Every year, January comes, and so do my big fitness plans.
I tell myself: exercise daily, eat clean, quit junk, wake up early. And every year, by February, I’m exhausted, frustrated, and slowly slipping back into old habits.
It’s not that I don’t want to be healthy. I do.
But trying to change everything at once never works for me.
So this year, 2026, I’m doing things differently.
I’m keeping it simple. I’m choosing one fitness resolution something I know I can actually follow, even on busy, lazy, or stressful days.
My Only Resolution for 2026: Lose 10 kg
That’s it.
Not in a month. Not in three months. Just 10 kg in a whole year.
I picked this goal because it feels realistic. I don’t want fast results that disappear. I want slow, steady progress that stays with me.
Why I’m Focusing on Only One Goal
Every time I try to change everything at once, I fail.
Too many rules make fitness feel heavy. One clear goal keeps things calm. It gives me direction without pressure, without guilt.
This time, it’s not about perfection.
It’s about being consistent in a way that feels doable.
How I Plan to Achieve It
1. Daily Walking
I’m not forcing myself into long gym sessions every single day. Instead, I’m choosing something simple and sustainable walking.
Around 8–10 km a day, or
About 10,000 steps, depending on how the day looks.

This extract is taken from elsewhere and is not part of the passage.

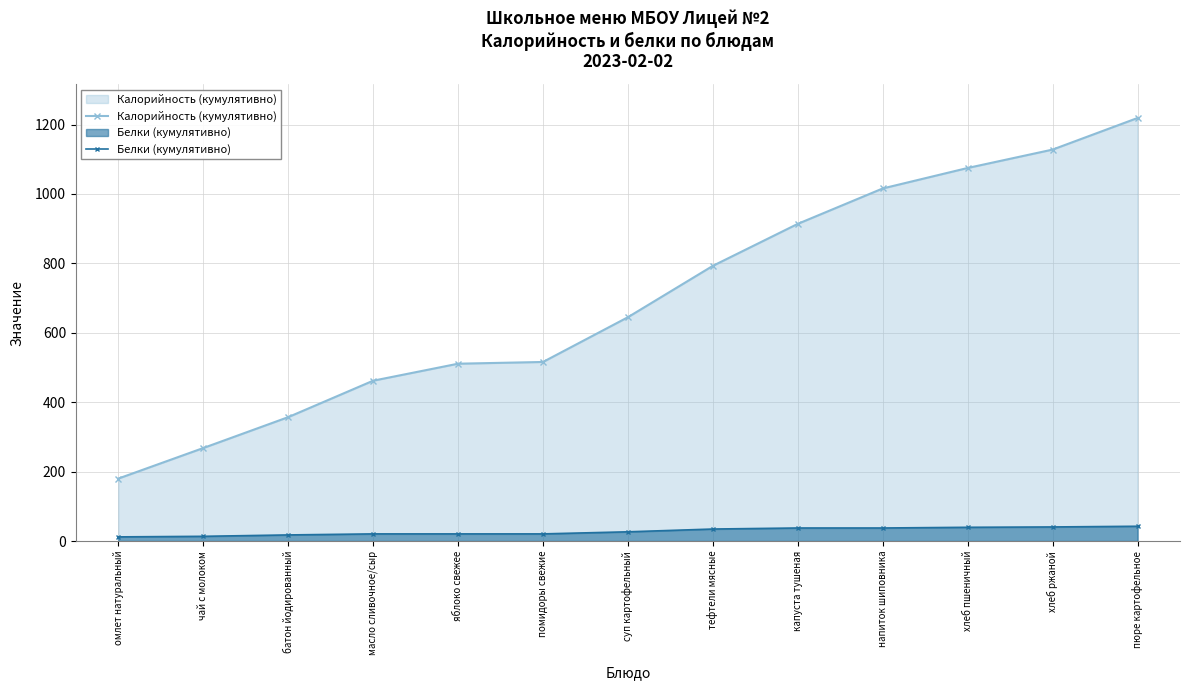

What is the difference between the maximum and second lowest values in the Калорийность (кумулятивно) series?

951.0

Walking feels gentle. It helps with weight loss, clears my head, and doesn’t feel like punishment. I can do it in the morning, the evening, or split it across the day. No pressure to “do it perfectly.”
2. A Small Strength Habit
To keep my body active and a little stronger, I’m adding one small habit:
15 push-ups a day.
That’s all.
It’s a tiny thing but doing it daily builds discipline without overwhelming me. Some days it’ll feel easy, some days hard but it’s manageable.
3. Eating Better, Not Perfect
I’m done trying to eat perfectly.
I’m not cutting junk food completely. I’m just being more mindful.
Home-cooked meals most days.
Less outside food not zero, just less.
Eating slowly.
Stopping when I feel full.
I want food to feel normal again, not stressful or guilt-filled.
4. Simple Lifestyle Changes
Fitness isn’t only about exercise. It’s also about how tired I am every day.
So I’m focusing on small things:
Using my phone less at night.
Reading or relaxing before sleep.
Trying to sleep better so I don’t wake up drained.
These small habits don’t look impressive, but they affect everything—energy, hunger, mood.
5. Getting Support
Doing everything alone is hard.
I’ll try to:
Join a walking group or gym.
Track my progress monthly.
Stay around people who care about health.
Support doesn’t mean pressure. It just makes consistency easier.
What I’m NOT Promising
I’m not promising:
Perfect days.
No junk food ever.
Daily motivation.
Some days will be messy. And that’s okay.
What matters is that I don’t stop completely. I’ll just continue the next day.
So, here’s my promise to myself for 2026:
Lose 10 kg slowly.
Stay active.
Build habits that don’t feel forced.
No pressure. No extremes.
Just showing up most days and doing my best.
It feels doable.
And that’s exactly why I know it will work.